Mais je reste devant eux, étonné, sans voix, sans
autre émotion que cette angoisse (non pas qu'ils soient très différents des
autres vieillards, dans les autres villages, que j'ai coutume de rencontrer).
Ils n'ont pas en effet de tresses mandchoues, contemporaines.... ils ont la
coiffure enchignonnée du vieux Ming et les longs vêtements que peignent les
porcelaines. Ceci est moins troublant que l'air étrange de leurs yeux ; car,
pour la première fois, je suis regardé, non pas comme un objet étranger qu'on
voit peu souvent et dont on s'amuse, mais comme un être qu'on n'a jamais vu. Ces
vieillards, dont les paupières ont découvert tant de soleils, me regardent mieux
que les enfants dans les rues les plus reculées...

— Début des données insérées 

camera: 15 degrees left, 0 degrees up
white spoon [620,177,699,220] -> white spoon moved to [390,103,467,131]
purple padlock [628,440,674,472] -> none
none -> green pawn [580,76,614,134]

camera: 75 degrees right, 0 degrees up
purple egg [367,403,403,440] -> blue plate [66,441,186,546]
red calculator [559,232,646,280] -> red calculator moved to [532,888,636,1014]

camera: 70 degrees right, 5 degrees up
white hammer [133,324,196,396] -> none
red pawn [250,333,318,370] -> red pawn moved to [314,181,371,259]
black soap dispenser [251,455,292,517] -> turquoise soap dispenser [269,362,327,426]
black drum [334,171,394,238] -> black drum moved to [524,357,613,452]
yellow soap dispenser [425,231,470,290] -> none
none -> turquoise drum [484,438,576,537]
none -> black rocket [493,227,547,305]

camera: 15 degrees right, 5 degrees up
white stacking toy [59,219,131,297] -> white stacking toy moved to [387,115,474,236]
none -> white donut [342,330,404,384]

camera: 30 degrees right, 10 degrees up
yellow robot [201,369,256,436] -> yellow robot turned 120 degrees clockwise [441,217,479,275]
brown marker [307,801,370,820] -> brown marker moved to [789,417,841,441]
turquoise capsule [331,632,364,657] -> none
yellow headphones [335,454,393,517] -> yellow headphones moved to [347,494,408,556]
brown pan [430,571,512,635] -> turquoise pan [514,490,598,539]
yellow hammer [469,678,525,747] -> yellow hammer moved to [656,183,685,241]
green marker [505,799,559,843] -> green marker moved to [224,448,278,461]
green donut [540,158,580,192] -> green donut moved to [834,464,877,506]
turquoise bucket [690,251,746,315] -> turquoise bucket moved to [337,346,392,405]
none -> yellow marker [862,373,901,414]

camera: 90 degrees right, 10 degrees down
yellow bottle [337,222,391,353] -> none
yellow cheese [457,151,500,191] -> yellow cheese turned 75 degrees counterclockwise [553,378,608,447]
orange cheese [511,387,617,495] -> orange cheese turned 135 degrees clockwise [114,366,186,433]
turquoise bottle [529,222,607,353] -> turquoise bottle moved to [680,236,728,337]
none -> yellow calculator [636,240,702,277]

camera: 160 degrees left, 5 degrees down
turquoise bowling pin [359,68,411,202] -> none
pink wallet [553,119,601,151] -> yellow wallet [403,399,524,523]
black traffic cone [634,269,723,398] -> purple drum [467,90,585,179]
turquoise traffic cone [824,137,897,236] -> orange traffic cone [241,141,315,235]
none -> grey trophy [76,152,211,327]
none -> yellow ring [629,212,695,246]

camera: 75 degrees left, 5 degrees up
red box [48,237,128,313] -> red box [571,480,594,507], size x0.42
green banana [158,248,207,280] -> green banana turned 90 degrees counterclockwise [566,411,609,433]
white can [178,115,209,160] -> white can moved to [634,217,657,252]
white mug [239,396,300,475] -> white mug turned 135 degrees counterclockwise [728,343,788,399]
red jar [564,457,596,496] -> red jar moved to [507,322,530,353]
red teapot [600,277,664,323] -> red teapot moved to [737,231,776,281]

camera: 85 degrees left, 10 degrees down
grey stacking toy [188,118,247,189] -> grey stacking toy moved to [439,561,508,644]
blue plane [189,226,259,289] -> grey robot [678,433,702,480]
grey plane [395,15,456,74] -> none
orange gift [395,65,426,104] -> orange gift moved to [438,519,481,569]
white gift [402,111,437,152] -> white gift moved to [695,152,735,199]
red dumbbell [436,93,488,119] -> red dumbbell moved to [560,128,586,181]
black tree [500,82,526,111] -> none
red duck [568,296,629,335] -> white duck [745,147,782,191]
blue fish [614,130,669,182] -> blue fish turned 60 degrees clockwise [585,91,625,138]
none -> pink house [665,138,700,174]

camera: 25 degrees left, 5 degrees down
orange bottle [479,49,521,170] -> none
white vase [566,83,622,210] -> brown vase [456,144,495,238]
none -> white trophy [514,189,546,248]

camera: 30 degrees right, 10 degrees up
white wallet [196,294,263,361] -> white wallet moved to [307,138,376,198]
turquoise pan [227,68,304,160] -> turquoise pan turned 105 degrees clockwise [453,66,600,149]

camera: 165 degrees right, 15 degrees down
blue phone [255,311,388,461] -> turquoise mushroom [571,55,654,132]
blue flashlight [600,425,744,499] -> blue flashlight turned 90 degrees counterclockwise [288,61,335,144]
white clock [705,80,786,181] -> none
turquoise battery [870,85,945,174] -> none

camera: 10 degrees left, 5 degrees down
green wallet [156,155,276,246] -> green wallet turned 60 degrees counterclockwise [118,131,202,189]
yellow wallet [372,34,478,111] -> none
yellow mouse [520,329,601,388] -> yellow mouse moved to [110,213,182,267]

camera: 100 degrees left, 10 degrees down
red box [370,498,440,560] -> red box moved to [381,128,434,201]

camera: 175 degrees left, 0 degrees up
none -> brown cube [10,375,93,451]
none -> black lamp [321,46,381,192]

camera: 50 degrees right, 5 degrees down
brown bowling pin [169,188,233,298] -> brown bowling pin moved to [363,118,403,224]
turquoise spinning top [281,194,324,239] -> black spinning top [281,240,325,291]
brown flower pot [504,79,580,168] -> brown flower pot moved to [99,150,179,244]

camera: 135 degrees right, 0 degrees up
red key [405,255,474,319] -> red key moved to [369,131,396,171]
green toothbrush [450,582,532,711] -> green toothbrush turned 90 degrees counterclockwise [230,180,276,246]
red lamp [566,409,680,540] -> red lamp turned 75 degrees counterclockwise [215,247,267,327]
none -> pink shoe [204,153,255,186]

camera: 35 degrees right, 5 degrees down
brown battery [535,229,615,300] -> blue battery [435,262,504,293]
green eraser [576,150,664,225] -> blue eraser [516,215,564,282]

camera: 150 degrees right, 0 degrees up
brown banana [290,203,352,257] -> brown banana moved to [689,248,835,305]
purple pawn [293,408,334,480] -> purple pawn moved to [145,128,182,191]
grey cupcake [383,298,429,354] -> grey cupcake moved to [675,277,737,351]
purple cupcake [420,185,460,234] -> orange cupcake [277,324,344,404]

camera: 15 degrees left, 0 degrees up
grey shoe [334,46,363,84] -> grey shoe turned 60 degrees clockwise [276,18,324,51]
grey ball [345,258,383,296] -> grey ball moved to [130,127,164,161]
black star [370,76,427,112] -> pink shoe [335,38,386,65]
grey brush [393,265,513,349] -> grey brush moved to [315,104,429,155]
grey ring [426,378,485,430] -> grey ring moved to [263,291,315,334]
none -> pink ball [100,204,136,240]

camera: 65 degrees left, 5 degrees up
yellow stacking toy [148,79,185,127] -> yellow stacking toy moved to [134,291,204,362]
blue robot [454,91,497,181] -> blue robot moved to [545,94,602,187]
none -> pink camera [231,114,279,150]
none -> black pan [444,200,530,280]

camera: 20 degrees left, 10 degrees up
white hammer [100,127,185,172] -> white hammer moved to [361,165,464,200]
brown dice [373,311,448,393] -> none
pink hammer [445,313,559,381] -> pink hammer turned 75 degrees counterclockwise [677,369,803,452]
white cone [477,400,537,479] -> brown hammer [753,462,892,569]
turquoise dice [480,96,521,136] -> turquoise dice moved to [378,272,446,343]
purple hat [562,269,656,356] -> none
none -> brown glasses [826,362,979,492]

La curiosité chinoise donne envie de cracher à
travers la champignonnière des figures écarquillées. Mais, ici, rien que de
noble, et un grand exotisme à l'envers : ces regards sont plus inconnus que
tout, évidemment, ces gens aperçoivent pour la première fois au monde, l'être
aberrant que je suis parmi eux. Je me sens regardé sans rires, dépouillé, je me
sens vu et nu. Je me sens devenir objet de mystère.
Ces gens seraient donc d'un autre âge... En effet,
ils n'ont point la tresse... encore... seraient-ils d'avant la conquête tartare
? Ils auraient alors près de trois cents ans de recul... Et ce sont bien les
longs gestes des Ming, le style et l'ancestrale humanité à six ou sept
générations, des vieux Ming. Ce sont bien les gestes saisis et flambés et
vitrifiés dans les porcelaines. Ils vivent cependant. Vont-ils parler ?
Je m'enquiers du nom du village. C'est précisément
le doublet antique des marchands d'en bas. C'est le Trou du Sel Noir, cette
sous-préfecture évasive que les Annales déclarent abolie depuis l'antiquité,
—
et l'on ne sait s'il s'agit de cent ou de mille ans. Une crainte grossière : il
n'y a sans doute pas d'auberge ici. — Je vais demander qu'on me loge au
temple
toujours vide du Wen, de la littérature, ou bien dans la maison du Voyageur...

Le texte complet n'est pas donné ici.